Close to 900 people were evacuated from the southernmo­st of three eastern Ghouta pockets on Sunday, according to state-affiliated al-Ikhbariya TV, following some 1,000 fighters, family members, and other civilians who departed late Saturday, as reported by the Syrian Observator­y for Human Rights.

They left in a fleet of buses, including the lime-green municipal buses that have come to symbolize defeat for the Syrian opposition and the rearrangem­ent of Syria’s population as the government takes back control of cities around the country. Fighters dressed in fatigues slumped in their seats and hid their faces from roadside news cameras, while children peered out of the open windows.

Many are unsure if they will ever be able to return.

“We are going on an unknown journey to the refugee camps in Idlib. We don’t know what is our fate there,” said Muhammad Najem, 15, in a video tweet.
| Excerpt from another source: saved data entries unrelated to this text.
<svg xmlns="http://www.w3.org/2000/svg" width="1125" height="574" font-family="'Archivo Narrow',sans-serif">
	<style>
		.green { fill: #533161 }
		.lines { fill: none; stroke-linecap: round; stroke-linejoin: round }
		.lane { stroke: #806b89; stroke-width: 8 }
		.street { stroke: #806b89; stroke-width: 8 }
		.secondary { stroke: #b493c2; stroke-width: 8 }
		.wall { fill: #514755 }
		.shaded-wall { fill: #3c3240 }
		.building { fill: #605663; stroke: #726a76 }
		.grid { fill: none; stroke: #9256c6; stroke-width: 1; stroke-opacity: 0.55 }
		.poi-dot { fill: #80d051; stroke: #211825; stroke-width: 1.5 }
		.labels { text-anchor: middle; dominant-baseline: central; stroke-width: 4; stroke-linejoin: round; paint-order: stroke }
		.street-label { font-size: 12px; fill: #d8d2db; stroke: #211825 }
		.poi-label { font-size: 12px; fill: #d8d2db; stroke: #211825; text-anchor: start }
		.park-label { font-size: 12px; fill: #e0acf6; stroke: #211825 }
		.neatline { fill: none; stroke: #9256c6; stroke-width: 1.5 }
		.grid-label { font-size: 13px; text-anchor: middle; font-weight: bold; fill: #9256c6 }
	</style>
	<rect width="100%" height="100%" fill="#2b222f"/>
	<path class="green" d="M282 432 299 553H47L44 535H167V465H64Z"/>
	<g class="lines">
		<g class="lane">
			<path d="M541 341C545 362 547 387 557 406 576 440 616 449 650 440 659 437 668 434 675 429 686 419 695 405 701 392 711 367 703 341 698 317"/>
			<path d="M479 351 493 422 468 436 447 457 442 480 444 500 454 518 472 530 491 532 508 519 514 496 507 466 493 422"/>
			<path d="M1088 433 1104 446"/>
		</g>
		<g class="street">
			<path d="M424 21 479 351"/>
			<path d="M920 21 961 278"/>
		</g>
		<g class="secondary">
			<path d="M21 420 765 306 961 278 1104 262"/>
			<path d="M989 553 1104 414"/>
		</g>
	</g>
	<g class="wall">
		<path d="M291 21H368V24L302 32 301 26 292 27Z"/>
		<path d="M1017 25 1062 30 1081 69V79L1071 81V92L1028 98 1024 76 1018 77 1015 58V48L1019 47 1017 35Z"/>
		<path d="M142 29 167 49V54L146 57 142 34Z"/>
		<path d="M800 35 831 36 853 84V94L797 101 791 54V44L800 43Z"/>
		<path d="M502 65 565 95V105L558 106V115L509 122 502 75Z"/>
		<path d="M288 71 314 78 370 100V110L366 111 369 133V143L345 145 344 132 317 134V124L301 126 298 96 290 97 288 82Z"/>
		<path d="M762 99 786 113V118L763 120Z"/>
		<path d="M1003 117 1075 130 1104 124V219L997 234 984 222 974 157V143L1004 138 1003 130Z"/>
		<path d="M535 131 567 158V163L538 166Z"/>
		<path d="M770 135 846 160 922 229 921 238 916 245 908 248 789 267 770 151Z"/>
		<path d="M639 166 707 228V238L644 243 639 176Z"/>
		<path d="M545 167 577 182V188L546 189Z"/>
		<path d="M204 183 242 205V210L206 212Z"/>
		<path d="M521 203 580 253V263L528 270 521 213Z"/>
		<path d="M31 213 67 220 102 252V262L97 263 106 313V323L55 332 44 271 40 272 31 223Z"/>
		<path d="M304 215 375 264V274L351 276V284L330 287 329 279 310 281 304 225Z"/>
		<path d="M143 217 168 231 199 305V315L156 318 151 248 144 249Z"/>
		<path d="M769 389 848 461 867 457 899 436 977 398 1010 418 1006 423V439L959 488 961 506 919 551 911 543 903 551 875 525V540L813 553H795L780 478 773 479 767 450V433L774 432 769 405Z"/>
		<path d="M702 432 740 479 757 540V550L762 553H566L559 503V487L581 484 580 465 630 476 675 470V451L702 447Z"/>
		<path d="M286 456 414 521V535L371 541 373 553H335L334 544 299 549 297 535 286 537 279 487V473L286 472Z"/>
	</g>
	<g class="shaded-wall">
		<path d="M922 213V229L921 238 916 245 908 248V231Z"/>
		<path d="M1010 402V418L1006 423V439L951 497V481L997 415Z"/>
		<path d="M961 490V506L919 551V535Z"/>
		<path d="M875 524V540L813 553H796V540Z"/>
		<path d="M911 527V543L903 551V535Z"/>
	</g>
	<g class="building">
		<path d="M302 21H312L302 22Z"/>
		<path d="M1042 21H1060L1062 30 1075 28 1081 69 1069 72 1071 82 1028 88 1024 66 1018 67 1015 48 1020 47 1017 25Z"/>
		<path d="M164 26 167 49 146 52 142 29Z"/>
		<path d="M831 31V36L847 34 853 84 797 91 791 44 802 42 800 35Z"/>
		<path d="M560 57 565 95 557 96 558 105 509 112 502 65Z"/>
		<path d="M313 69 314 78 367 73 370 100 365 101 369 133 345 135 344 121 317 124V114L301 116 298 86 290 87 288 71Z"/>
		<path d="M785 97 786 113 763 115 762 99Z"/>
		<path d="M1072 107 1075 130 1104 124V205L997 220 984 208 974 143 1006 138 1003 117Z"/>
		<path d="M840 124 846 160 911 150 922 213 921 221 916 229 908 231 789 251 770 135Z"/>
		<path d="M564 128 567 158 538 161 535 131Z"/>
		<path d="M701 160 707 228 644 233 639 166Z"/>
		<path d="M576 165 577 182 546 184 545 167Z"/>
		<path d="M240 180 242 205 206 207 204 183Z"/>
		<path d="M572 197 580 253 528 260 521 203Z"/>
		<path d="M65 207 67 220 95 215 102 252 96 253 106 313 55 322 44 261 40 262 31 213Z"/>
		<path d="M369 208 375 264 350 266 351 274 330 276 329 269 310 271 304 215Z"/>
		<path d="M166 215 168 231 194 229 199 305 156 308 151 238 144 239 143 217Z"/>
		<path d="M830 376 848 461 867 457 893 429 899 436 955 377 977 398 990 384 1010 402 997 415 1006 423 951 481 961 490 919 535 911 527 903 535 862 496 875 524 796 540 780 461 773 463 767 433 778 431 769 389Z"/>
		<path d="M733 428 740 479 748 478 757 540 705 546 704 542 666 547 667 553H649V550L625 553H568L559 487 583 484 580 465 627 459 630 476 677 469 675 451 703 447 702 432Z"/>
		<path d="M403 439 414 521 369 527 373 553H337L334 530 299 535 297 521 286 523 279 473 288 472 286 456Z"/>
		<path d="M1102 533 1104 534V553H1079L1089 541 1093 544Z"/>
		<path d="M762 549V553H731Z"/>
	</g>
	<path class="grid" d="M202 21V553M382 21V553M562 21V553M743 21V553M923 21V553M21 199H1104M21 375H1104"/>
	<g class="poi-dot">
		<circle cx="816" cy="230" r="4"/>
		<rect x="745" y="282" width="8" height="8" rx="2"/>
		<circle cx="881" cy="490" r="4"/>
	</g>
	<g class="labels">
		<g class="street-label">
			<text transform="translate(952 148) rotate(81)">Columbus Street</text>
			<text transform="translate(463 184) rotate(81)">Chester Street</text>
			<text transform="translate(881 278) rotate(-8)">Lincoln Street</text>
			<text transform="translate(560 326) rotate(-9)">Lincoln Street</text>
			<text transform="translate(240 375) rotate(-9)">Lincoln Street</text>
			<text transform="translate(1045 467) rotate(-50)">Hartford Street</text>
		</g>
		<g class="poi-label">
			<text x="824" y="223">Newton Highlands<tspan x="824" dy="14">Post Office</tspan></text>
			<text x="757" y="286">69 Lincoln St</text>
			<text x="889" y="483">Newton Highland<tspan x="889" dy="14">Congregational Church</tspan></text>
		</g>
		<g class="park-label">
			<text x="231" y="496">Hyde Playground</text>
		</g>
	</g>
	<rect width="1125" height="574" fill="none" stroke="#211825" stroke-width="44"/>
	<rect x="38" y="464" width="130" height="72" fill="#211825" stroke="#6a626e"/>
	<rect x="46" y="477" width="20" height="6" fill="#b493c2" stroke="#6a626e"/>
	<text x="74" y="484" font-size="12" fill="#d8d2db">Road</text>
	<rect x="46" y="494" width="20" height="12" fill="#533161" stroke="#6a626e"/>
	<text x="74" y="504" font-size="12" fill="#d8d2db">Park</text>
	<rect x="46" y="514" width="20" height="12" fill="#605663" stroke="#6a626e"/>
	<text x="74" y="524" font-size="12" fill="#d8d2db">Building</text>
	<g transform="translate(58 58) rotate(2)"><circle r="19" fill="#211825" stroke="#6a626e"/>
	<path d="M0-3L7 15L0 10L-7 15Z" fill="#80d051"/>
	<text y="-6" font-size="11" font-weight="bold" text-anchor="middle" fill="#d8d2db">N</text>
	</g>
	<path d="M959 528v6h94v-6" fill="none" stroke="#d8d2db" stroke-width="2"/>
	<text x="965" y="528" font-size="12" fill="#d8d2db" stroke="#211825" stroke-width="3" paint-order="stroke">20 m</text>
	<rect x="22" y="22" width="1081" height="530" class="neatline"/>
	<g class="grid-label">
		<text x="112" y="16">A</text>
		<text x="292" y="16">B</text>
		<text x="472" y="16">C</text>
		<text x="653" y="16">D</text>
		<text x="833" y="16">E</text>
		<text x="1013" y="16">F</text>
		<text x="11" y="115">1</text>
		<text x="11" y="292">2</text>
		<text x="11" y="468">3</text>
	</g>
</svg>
The evacuation is modelled on others in which rebels have surrendere­d swathes of territory around the capital and other major cities after years of siege and bombardmen­t. They have been helpless against the government’s overwhelmi­ng artillery and air power, boosted with support from Iran’s Revolution­ary Guard and Russia’s air force.

Fighters loyal to the al-Qaidalinke­d Levant Liberation Committee also began evacuating eastern Ghouta on Sunday, according to the Observator­y.

Rebels with the Islam Army faction still controlled Douma, the largest town in eastern Ghouta, and the third and last pocket in the eastern Ghouta enclave. A delegation representi­ng the town was in talks with Russia to reach a settlement that would have Russian forces deployed inside.